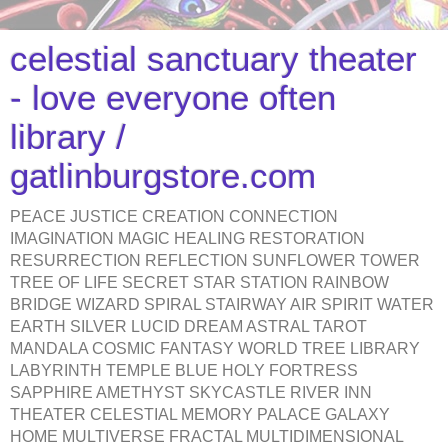
celestial sanctuary theater
- love everyone often
library /
gatlinburgstore.com
PEACE JUSTICE CREATION CONNECTION
IMAGINATION MAGIC HEALING RESTORATION
RESURRECTION REFLECTION SUNFLOWER TOWER
TREE OF LIFE SECRET STAR STATION RAINBOW
BRIDGE WIZARD SPIRAL STAIRWAY AIR SPIRIT WATER
EARTH SILVER LUCID DREAM ASTRAL TAROT
MANDALA COSMIC FANTASY WORLD TREE LIBRARY
LABYRINTH TEMPLE BLUE HOLY FORTRESS
SAPPHIRE AMETHYST SKYCASTLE RIVER INN
THEATER CELESTIAL MEMORY PALACE GALAXY
HOME MULTIVERSE FRACTAL MULTIDIMENSIONAL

# Exercise details
Find each line in the entries that contains the word "TREE" and copy those lines.

# Solved exercise
TREE OF LIFE SECRET STAR STATION RAINBOW
MANDALA COSMIC FANTASY WORLD TREE LIBRARY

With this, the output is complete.